Prescription-Strength Political Bunk
Politicians deliver even bigger doses of prescription-strength deception, deliberately filling voters’ heads with disinformation about their opponents and about their own policies. One example is what we at FactCheck.org called a tax fable when it first surfaced in the 2004 campaign. The Republican National Committee chairman, Ed Gillespie, claimed in a speech on December 3, 2003, that under Bush’s tax-cut bills “80 percent of the tax relief for upper-income filers goes to small businesses.” It turned out that Gillespie’s definition of “small” businesses actually included all partnerships, a category that includes the nation’s biggest accounting firms, law firms, and real-estate partnerships, and “businesses” that are really only sidelines, such as occasional rental income from a corporate chief’s ski condo. Gillespie was trying to support the argument that cutting federal income taxes for high-income individuals translates at least in part to a tax cut for small businesses, stimulating hiring and thus helping some lower-income workers, too. But Gillespie was counting every rich person who got even a dollar in income from a small business as a “small-business owner”—and counting every dollar of tax benefit they received as relief for small business. Under that preposterous definition President Bush and Vice President Dick Cheney both qualified as “small businesses,” by virtue of $84 Bush received from an oil-drilling partnership, and the consulting income of Cheney’s wife, Lynne. Neither “business” was a notable job producer.

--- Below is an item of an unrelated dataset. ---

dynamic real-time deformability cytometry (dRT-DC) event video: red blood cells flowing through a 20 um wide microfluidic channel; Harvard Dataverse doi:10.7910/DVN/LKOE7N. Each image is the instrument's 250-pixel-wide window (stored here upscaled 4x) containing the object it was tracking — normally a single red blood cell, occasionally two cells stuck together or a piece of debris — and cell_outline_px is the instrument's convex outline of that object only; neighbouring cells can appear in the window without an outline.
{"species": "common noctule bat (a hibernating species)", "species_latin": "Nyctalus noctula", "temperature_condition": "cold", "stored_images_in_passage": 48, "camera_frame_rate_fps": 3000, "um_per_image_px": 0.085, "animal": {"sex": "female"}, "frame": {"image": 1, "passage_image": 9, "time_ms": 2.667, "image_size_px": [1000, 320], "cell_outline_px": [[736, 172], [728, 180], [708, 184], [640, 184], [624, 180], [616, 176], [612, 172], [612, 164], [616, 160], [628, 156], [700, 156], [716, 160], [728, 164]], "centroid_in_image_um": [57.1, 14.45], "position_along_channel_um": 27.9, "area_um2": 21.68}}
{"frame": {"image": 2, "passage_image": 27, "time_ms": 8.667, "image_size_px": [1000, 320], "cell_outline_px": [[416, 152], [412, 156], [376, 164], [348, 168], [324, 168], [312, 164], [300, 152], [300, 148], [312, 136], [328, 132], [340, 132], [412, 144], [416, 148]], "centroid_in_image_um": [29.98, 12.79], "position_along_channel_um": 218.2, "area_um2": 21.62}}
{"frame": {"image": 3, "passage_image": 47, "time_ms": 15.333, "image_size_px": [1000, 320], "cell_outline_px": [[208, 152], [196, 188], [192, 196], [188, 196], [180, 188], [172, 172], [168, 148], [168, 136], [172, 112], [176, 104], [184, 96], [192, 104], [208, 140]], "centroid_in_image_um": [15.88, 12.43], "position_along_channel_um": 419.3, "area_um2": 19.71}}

The Bush campaign would use the same twisted reasoning in a TV ad against John Kerry, claiming that Kerry’s proposal to scale back Bush’s tax cuts for those making $200,000 a year or more would mean “900,000 small business owners would pay higher tax rates than most multinational corporations.” In fact, according to analysis by the Tax Policy Center (a joint project of the Urban Institute and the Brookings Institution) the maximum number of small-business owners who could be affected—even by $1—was barely more than half the number the Bush ad claimed.
Voters Deceived
Not all voters are taken in by political snake oil, but many are. How many may surprise you. Bush’s claim that Kerry’s tax increase would have hit 900,000 small-business owners, for example, was found either “somewhat truthful” or “very truthful” by 62 percent of Americans polled after the 2004 election by the National Annenberg Election Survey. Only 24 percent found the statement “not too truthful” or “not truthful at all,” and the rest didn’t know or didn’t answer. That means that of those who had an opinion, two and a half times as many had the wrong idea as had the right one.
The deception took in members of both parties, though of course not equally. Unsurprisingly, Republicans were more inclined to believe the Republican president’s deception than were Democrats. Among Republicans, 76 percent found the claim truthful. But 64 percent of independents also found it truthful, and—what is surprising—nearly half of all Democrats did too. Forty-nine percent of them were inclined to believe Bush’s unfounded claim that their own candidate would raise taxes on 900,000 small businesses.